Wednesday, July 31, 2013

Battle Over Marriage Equality in Pennsylvania Heats Up

One of the latest fronts in the nationwide battle for marriage equality is the 6th largest state in the country, Pennsylvania. Openly gay legislator Brian Sims has introduced a bill to legalize marriage equality in the state. And the state is being sued by a number of same-sex couples who wish to marry but can not do so because of a homophobic marriage statute. The Attorney General has refused to defend the statute, and one particular county, Montgomery County, started issuing marriage licenses about a week ago.

Today comes word that the state Department of Public Health is suing Montgomery County to prevent it from issuing marriage licenses to same-sex couples. Apparently, marriage licenses have been issued to 31 same-sex couples so far.

However, Montgomery County says that it is not going to stop issuing marriage licenses to same-sex couples, according to
"While it comes as no surprise that the Corbett Administration has filed an action seeking to enjoin marriage equality in Montgomery County, the petition filed today in Commonwealth Court by the state Department of Health has serious flaws," county Solicitor Ray McGarry said. "Montgomery County will be filing a response shortly. In the meantime, the Register of Wills office will continue to issue marriage licenses to same-sex couples."


The lawsuit against [Mongtomery County Registrar] Hanes and the letter to Kane's office signal the first blows by the Corbett administration to subdue what could become growing challenges to Pennsylvania's version of the federal DOMA law. The Health Department lawsuit could become an important precedent to determine whether public officials have the right to interpret the legality of the state's Marriage Law on their own.

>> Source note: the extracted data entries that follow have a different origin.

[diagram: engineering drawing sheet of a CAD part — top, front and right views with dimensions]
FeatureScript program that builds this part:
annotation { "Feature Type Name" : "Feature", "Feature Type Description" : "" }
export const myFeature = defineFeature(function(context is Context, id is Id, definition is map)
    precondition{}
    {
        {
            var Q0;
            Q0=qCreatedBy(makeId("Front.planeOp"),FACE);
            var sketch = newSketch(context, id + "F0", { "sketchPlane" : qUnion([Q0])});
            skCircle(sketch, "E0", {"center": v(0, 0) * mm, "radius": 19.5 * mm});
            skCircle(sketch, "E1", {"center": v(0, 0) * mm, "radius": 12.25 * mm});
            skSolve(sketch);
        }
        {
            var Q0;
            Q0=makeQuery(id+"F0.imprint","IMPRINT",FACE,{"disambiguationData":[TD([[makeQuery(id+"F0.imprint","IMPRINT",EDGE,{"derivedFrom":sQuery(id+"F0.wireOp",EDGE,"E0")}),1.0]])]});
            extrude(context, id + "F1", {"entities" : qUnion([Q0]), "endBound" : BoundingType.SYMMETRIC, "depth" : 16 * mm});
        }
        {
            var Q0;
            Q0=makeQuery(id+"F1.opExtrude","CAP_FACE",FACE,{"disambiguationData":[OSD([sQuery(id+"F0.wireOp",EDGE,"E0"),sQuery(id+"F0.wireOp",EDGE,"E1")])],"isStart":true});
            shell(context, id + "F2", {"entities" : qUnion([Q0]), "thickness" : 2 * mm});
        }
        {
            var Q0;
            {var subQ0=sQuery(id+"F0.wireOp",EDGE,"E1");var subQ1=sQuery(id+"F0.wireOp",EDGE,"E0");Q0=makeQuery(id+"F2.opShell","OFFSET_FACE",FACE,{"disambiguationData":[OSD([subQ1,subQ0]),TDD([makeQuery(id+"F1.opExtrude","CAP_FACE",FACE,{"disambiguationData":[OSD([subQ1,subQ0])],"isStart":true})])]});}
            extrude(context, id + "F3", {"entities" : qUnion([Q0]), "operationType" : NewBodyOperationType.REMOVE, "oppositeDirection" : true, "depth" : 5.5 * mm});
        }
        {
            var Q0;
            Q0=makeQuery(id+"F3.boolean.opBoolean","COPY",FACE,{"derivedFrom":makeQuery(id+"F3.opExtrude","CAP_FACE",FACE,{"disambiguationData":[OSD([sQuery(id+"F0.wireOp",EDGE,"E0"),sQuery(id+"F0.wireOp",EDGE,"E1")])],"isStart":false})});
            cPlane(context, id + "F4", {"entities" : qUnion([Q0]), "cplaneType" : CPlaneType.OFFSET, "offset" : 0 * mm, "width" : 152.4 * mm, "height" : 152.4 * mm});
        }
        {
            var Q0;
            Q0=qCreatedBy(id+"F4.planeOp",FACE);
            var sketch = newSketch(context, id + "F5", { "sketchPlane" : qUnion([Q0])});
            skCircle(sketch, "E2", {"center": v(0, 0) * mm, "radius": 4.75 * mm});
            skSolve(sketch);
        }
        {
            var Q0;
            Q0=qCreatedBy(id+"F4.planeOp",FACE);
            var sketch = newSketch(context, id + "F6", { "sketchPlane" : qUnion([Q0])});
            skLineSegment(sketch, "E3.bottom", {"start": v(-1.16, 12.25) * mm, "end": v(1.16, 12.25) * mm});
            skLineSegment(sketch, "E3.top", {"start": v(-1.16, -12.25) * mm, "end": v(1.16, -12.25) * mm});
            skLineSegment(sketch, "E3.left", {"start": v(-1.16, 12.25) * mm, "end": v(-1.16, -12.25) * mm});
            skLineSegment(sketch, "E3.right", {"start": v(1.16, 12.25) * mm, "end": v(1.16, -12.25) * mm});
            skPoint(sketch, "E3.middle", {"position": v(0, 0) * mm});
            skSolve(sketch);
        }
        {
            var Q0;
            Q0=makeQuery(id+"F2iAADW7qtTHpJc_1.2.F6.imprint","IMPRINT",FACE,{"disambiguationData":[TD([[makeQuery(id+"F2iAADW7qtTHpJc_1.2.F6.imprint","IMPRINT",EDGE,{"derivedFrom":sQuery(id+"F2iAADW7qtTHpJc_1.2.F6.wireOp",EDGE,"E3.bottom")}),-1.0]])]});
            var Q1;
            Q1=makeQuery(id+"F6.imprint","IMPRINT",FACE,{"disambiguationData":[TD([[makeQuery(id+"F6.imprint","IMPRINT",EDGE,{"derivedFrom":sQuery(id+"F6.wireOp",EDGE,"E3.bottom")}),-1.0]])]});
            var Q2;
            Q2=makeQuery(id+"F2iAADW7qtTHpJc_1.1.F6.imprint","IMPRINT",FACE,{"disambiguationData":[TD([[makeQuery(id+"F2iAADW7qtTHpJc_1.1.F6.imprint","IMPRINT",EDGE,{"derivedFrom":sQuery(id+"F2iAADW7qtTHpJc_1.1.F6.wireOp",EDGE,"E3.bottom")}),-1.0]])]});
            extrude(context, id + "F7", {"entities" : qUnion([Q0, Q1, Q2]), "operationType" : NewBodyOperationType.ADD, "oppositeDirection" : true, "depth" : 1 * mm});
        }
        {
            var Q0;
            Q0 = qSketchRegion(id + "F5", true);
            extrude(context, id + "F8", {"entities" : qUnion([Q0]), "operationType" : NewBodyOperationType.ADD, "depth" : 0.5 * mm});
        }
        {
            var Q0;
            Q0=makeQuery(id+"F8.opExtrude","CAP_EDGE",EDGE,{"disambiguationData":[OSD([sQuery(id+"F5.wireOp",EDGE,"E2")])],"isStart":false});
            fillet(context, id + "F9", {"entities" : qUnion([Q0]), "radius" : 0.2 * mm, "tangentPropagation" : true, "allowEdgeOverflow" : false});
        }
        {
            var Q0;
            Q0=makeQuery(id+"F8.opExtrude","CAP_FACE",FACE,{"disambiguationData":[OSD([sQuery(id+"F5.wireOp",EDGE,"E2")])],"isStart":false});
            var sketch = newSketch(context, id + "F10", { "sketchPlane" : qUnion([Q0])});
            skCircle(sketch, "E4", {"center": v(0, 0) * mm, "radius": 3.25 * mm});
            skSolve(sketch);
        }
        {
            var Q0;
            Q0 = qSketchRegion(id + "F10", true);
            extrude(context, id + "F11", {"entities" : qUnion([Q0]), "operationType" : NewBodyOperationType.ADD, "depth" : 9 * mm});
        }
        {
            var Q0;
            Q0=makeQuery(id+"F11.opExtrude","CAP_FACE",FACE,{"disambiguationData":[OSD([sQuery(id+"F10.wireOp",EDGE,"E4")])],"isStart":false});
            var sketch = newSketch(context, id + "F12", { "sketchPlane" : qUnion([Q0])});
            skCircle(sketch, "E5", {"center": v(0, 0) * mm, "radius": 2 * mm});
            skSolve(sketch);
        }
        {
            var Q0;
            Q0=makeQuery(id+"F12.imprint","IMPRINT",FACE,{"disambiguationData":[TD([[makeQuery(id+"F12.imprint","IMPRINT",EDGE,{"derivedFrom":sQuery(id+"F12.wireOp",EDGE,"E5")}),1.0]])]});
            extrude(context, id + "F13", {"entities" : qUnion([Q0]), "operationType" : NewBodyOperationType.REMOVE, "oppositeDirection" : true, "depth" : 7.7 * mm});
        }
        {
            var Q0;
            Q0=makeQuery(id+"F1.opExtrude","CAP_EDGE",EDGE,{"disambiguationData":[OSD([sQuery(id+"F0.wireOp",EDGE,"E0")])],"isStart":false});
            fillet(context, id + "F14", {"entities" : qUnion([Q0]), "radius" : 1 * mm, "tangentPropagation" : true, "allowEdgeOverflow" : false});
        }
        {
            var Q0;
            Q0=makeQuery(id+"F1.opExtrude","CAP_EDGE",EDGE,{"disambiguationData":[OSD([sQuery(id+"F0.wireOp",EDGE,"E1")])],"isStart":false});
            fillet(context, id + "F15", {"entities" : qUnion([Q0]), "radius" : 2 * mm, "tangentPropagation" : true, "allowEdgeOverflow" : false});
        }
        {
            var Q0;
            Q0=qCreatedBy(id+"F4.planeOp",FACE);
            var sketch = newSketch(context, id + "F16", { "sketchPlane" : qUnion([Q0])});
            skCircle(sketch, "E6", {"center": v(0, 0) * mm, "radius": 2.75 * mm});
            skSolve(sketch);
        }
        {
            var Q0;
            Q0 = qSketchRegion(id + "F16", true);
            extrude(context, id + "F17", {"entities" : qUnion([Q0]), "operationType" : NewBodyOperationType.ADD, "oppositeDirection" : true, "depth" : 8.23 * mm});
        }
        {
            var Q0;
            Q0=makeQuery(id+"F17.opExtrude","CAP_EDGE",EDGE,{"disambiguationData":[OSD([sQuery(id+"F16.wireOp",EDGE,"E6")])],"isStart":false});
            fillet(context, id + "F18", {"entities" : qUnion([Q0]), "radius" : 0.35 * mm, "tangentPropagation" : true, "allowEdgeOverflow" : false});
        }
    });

The Health Department lawsuit claims he is not only derelict in his duty to uphold state and local laws, but also is misleading those couples he issued licenses to. "It appears that same-sex couples are proceeding with the marriage ceremonies that are not permitted by Pennsylvania law, marriage certificates are being illegally filed, and the same-sex couples are left to believe erroneously that they have entered into a valid marriage," the suit said.

Unfortunately, I think that the Pennsylvania Department of Public Health is probably going to win this battle (but lose the war). A very similar thing happened in California nearly a decade ago, and the 4,000 marriages that occurred when San Francisco County started issuing marriage licenses were eventually invalidated and nullified. However, Pennsylvania's statute does violate the federal constitution guarantees of equal protection and substantive due process and sooner rather than later the Pennsylvania Department of Health will be registering marriage licenses issued to same-sex couples.

Until that day, though, it is useful to raise awareness about the issue and I agree that local officials who believe that their state's marriage law is unconstitutional should speak out about it, but the correct legal action is to join the lawsuit striking it down, not ignoring the law on the books, regardless of how odious it is.